Directions -> The line containing "36 1159 154" marks the end: output every line of the data up to it, and that line too, exactly as written.

Given entries ->
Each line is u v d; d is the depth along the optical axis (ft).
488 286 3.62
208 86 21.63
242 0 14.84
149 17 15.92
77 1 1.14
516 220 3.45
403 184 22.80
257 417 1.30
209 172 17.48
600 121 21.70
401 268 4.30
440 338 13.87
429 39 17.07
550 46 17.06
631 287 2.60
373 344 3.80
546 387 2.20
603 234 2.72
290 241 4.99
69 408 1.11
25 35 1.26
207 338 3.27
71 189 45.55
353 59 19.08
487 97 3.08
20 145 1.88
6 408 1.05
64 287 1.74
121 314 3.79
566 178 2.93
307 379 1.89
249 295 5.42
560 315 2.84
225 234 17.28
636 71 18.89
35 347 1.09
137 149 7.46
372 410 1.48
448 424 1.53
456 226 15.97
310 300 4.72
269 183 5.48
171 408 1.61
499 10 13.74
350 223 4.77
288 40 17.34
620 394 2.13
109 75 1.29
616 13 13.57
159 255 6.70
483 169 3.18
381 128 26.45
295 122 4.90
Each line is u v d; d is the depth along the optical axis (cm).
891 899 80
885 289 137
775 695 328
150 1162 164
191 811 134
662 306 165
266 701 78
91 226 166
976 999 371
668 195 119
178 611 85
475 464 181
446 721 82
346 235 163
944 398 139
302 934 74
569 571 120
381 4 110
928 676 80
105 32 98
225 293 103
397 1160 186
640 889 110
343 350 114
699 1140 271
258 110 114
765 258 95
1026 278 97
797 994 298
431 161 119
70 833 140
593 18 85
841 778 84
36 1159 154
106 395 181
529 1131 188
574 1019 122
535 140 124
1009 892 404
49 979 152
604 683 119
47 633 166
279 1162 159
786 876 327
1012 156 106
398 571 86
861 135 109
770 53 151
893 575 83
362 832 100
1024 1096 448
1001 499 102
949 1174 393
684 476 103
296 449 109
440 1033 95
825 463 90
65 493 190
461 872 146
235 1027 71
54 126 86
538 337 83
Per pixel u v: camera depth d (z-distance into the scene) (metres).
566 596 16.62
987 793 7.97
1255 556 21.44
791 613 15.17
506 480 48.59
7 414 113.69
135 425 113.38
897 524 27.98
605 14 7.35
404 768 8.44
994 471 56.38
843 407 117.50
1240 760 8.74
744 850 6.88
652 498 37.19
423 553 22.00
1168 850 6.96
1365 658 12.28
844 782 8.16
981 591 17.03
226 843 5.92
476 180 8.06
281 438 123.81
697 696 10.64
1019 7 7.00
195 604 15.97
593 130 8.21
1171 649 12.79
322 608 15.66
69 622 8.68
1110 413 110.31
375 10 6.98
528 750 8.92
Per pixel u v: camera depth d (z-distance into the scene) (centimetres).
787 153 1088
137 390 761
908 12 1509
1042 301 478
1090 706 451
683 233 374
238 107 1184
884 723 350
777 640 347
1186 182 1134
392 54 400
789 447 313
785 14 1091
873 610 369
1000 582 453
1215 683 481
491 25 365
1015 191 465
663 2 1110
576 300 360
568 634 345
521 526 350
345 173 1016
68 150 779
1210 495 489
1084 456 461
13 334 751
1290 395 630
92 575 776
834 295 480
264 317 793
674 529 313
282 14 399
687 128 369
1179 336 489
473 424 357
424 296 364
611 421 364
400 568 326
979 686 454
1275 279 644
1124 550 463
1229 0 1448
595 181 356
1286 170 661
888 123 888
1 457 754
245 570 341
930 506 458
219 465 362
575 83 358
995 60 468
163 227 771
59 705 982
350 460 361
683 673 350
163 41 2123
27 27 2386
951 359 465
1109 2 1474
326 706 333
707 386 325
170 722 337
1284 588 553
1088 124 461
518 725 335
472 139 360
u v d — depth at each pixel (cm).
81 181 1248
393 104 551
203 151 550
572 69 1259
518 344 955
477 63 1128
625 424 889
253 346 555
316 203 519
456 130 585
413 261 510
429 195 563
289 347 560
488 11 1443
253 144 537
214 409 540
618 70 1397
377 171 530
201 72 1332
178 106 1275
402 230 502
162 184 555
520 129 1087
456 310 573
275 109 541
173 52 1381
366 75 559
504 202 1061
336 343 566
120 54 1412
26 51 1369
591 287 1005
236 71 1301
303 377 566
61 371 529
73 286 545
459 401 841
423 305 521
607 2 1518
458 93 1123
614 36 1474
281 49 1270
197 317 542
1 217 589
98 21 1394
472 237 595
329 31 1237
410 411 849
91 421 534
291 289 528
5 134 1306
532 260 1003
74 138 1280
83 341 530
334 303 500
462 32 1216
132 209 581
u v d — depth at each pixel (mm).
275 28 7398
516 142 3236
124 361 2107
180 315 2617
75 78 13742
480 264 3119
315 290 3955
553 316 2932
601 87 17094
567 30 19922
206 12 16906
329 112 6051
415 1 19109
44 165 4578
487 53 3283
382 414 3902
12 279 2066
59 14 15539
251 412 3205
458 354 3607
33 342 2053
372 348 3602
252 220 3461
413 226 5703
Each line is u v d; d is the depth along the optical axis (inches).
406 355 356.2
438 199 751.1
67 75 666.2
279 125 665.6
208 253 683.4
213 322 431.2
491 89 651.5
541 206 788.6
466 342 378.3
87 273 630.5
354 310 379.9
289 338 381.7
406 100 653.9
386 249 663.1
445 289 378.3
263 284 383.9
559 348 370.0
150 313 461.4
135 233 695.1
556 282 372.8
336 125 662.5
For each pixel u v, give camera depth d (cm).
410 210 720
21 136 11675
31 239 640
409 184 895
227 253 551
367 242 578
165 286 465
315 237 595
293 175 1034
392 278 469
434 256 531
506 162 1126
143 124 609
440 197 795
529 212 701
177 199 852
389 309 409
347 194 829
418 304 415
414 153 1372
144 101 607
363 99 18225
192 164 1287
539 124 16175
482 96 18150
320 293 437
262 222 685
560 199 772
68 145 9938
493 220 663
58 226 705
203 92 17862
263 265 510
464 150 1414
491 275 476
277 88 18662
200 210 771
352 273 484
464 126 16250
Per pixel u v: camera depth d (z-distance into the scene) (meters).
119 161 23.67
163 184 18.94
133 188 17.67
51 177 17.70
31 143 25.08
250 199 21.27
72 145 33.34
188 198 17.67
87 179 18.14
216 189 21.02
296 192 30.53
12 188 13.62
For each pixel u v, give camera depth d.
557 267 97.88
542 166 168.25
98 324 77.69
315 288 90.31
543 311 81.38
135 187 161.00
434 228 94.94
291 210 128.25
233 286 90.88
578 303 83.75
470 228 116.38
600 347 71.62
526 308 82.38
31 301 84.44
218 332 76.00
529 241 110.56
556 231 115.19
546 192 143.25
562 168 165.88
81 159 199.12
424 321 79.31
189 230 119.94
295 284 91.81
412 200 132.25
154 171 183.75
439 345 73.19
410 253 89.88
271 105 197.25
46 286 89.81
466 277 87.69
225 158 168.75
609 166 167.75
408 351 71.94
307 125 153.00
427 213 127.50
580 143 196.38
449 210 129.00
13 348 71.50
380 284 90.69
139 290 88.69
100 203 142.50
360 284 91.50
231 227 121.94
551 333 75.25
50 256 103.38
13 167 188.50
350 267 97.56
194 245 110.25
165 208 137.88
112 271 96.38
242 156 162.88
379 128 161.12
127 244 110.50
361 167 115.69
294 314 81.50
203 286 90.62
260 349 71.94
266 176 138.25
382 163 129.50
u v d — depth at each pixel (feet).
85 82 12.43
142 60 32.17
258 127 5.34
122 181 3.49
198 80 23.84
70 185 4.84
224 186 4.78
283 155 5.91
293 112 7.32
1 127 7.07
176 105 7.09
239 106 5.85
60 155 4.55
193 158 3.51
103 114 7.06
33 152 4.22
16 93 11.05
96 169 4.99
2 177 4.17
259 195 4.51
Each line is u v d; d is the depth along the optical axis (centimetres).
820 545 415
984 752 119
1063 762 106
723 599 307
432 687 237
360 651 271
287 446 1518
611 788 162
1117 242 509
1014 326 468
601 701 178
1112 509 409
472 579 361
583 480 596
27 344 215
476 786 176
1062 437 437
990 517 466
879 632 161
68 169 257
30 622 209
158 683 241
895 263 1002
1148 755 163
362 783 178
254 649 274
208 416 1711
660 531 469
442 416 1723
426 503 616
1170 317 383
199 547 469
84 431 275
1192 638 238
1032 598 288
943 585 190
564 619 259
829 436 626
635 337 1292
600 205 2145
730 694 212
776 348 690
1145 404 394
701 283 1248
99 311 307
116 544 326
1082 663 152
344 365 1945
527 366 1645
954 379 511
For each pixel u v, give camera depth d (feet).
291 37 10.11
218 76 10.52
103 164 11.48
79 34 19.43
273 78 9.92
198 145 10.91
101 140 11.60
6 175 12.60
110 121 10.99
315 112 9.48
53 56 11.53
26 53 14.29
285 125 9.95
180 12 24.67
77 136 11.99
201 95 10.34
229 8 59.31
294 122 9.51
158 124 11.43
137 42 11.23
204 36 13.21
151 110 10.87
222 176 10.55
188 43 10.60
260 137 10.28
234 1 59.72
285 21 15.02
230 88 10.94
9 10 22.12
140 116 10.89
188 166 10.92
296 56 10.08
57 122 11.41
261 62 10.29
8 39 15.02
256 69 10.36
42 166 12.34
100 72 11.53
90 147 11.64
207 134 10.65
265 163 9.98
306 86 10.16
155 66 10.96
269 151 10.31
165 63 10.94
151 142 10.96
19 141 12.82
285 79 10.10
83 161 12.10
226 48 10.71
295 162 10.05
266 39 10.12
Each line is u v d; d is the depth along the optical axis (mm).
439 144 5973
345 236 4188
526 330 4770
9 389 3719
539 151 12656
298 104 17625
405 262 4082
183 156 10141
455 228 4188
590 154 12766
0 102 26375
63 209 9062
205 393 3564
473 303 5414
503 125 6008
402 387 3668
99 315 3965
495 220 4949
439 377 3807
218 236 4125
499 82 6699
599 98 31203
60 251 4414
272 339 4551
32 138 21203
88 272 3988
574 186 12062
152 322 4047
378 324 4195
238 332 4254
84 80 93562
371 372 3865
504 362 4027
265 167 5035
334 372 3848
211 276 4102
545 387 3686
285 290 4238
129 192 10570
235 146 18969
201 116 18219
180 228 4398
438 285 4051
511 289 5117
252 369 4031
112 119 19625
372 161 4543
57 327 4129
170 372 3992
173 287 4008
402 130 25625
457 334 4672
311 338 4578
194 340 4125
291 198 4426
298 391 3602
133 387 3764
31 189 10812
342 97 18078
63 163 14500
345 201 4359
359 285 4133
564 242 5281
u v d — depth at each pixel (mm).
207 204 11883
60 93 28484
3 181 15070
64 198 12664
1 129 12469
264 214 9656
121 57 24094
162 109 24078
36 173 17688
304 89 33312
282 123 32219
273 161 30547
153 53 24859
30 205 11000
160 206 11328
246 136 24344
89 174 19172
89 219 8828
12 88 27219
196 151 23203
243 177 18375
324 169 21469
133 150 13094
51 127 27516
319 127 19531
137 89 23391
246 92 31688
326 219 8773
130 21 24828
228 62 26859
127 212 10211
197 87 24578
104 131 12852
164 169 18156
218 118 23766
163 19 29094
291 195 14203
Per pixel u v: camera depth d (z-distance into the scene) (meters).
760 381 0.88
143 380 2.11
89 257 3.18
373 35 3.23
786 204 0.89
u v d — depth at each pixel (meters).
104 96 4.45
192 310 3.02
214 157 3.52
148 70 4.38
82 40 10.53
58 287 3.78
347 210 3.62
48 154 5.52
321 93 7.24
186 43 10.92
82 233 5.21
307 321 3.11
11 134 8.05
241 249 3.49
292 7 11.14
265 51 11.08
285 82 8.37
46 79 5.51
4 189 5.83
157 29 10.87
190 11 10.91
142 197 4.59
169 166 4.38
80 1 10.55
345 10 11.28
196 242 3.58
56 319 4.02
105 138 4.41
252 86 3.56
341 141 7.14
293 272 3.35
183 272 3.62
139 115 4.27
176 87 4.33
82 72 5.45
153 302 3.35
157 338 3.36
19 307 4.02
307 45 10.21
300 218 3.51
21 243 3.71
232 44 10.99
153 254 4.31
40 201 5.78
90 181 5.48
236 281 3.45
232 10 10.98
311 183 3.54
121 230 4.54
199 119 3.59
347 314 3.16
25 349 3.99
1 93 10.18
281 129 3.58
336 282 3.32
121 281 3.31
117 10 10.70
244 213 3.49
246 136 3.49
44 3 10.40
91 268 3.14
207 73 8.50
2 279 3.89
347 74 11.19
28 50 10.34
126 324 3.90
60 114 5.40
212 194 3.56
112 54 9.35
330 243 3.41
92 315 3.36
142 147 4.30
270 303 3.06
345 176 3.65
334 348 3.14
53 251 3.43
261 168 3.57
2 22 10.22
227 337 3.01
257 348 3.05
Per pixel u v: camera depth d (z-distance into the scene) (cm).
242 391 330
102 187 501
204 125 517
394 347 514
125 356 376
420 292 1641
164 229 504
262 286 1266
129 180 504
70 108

Problem solution ->
Each line is u v d; d is the depth along the optical axis (ft).
488 286 3.62
208 86 21.63
242 0 14.84
149 17 15.92
77 1 1.14
516 220 3.45
403 184 22.80
257 417 1.30
209 172 17.48
600 121 21.70
401 268 4.30
440 338 13.87
429 39 17.07
550 46 17.06
631 287 2.60
373 344 3.80
546 387 2.20
603 234 2.72
290 241 4.99
69 408 1.11
25 35 1.26
207 338 3.27
71 189 45.55
353 59 19.08
487 97 3.08
20 145 1.88
6 408 1.05
64 287 1.74
121 314 3.79
566 178 2.93
307 379 1.89
249 295 5.42
560 315 2.84
225 234 17.28
636 71 18.89
35 347 1.09
137 149 7.46
372 410 1.48
448 424 1.53
456 226 15.97
310 300 4.72
269 183 5.48
171 408 1.61
499 10 13.74
350 223 4.77
288 40 17.34
620 394 2.13
109 75 1.29
616 13 13.57
159 255 6.70
483 169 3.18
381 128 26.45
295 122 4.90
Each line is u v d; d is the depth along the optical axis (cm).
891 899 80
885 289 137
775 695 328
150 1162 164
191 811 134
662 306 165
266 701 78
91 226 166
976 999 371
668 195 119
178 611 85
475 464 181
446 721 82
346 235 163
944 398 139
302 934 74
569 571 120
381 4 110
928 676 80
105 32 98
225 293 103
397 1160 186
640 889 110
343 350 114
699 1140 271
258 110 114
765 258 95
1026 278 97
797 994 298
431 161 119
70 833 140
593 18 85
841 778 84
36 1159 154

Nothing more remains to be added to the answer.